**Trecho do texto**:
>>>

CORAÇÃO
Órgão importante do corpo, cuja função principal é bombear o sangue para nutrir as células do organismo. — Le 17:14.
O coração recebe destaque nas Escrituras, sendo mencionado cerca de mil vezes, de uma ou outra maneira. As palavras hebraicas (lev, le·váv) e a grega (kar·dí·a) para “coração” são usadas pelos escritores bíblicos tanto de modo literal como figurativo.
O Coração Literal. Em comparativamente poucos casos referem-se os escritores bíblicos ao órgão literal, o coração. Assim, quando Jeú passou a flechar Jeorão “entre os braços . . . a flecha lhe saiu pelo coração”. — 2Rs 9:24; veja também Êx 28:30.
O Coração Figurativo. Na grande maioria das suas ocorrências nas Escrituras, a palavra “coração” é usada figurativamente. Diz-se que representa “a parte central em geral, o íntimo, e assim o homem interior, conforme se manifesta em todas as suas diversas atividades, nos seus desejos, afeições, emoções, paixões, objetivos, seus pensamentos, percepções, imaginações, sua sabedoria, conhecimento, habilidade, suas crenças e seus raciocínios, sua memória e sua consciência de si mesmo”. — Journal of the Society of Biblical Literature and Exegesis (Revista da Sociedade de Literatura e Exegese Bíblicas), 1882, p. 67.

<<<

**Tarefa A**:
Responda, com base no verbete sobre o coração:
(i) Cerca de quantas vezes o coração é mencionado nas Escrituras?
(ii) Quem flechou Jeorão?
(iii) Em que ano saiu a revista citada no fim do verbete?
**Tarefa B**: Reproduza o trecho do verbete sobre o coração que vai de "O Coração Figurativo." a "1882, p. 67.", sem alterar nada.
**Tarefa C**: Escreva a próxima parte do verbete sobre o coração, seguindo a partir da última frase apresentada.

**Trechos dos dados**:

>>>

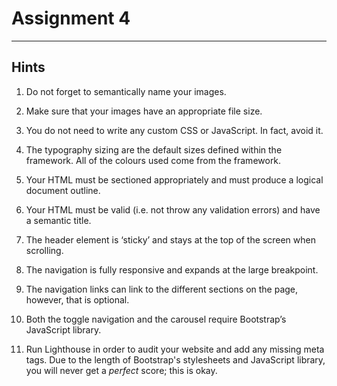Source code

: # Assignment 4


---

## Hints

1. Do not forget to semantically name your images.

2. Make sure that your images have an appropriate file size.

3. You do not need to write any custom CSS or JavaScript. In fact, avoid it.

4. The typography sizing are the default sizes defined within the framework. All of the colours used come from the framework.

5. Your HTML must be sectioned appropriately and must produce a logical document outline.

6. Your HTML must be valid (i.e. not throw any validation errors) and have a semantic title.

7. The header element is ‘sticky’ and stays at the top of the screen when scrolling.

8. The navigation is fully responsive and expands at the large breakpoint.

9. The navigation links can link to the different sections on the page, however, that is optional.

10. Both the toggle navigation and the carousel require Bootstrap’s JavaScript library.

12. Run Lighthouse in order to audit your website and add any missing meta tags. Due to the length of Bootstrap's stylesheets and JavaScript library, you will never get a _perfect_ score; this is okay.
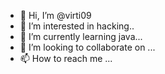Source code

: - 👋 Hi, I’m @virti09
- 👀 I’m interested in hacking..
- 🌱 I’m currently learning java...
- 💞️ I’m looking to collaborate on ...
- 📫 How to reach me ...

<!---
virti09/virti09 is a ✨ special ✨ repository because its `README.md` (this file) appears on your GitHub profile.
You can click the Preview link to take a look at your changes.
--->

<<<

**Resposta A**:
(i) Cerca de mil vezes.
(ii) Jeú.
(iii) Em 1882.

**Resposta B**:
O Coração Figurativo. Na grande maioria das suas ocorrências nas Escrituras, a palavra “coração” é usada figurativamente. Diz-se que representa “a parte central em geral, o íntimo, e assim o homem interior, conforme se manifesta em todas as suas diversas atividades, nos seus desejos, afeições, emoções, paixões, objetivos, seus pensamentos, percepções, imaginações, sua sabedoria, conhecimento, habilidade, suas crenças e seus raciocínios, sua memória e sua consciência de si mesmo”. — Journal of the Society of Biblical Literature and Exegesis (Revista da Sociedade de Literatura e Exegese Bíblicas), 1882, p. 67.

**Resposta C**:
Portanto, nas Escrituras, o coração figurativo não se restringe a ser a sede das afeições e motivações, nem se limita ao intelecto. “Entre os semitas . . . tudo o que era peculiar do homem, tanto na categoria dos sentimentos como do intelecto e da vontade, era atribuído ao coração.” Ele é “a totalidade do homem interior, em contraste com a carne, que é o homem exterior e tangível”. — O Uso Metafórico dos Nomes das Partes do Corpo no Hebraico e no Acadiano, de E. Dhorme, Paris, 1963, pp. 113, 114, 128 (em francês).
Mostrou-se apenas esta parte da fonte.